■ **Chart comprehension data**:
Segment Open

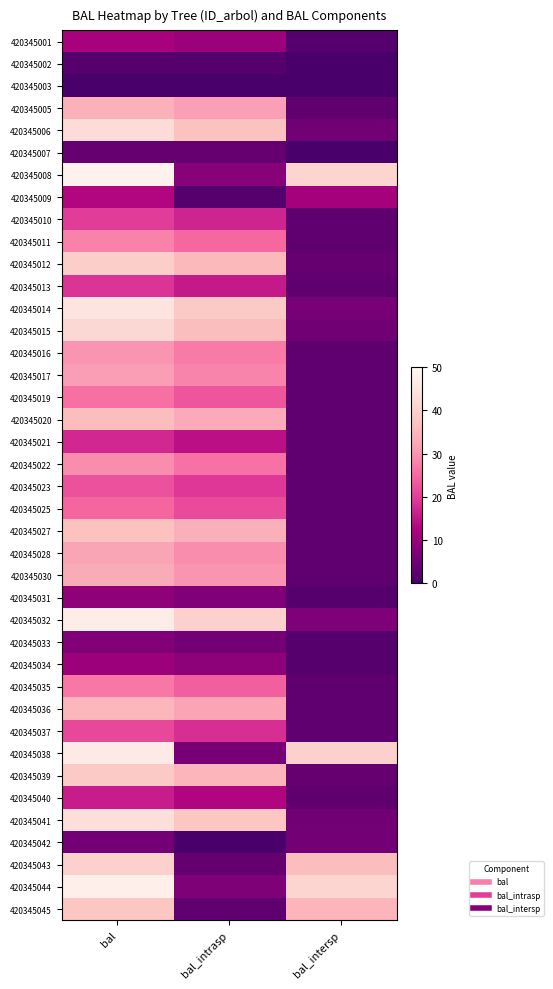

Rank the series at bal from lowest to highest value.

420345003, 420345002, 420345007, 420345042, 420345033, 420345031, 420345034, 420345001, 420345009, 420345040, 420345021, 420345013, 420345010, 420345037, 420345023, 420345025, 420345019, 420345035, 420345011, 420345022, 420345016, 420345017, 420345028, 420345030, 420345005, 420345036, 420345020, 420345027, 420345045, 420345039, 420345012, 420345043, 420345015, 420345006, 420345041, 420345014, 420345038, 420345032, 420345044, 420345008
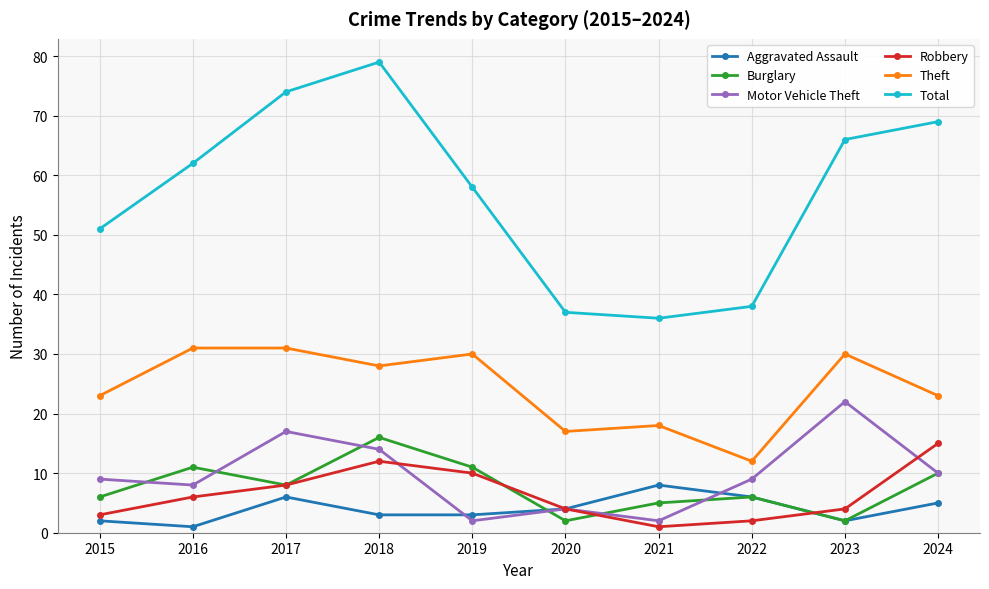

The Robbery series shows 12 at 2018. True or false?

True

Segment Closed

■ **Work to complete**: Rewrite these lines, replacing each "series" with "data series" and keeping everything else the same. Leave the pictures out.

■ **Written solution**:
Rank the data series at bal from lowest to highest value.

420345003, 420345002, 420345007, 420345042, 420345033, 420345031, 420345034, 420345001, 420345009, 420345040, 420345021, 420345013, 420345010, 420345037, 420345023, 420345025, 420345019, 420345035, 420345011, 420345022, 420345016, 420345017, 420345028, 420345030, 420345005, 420345036, 420345020, 420345027, 420345045, 420345039, 420345012, 420345043, 420345015, 420345006, 420345041, 420345014, 420345038, 420345032, 420345044, 420345008

The Robbery data series shows 12 at 2018. True or false?

True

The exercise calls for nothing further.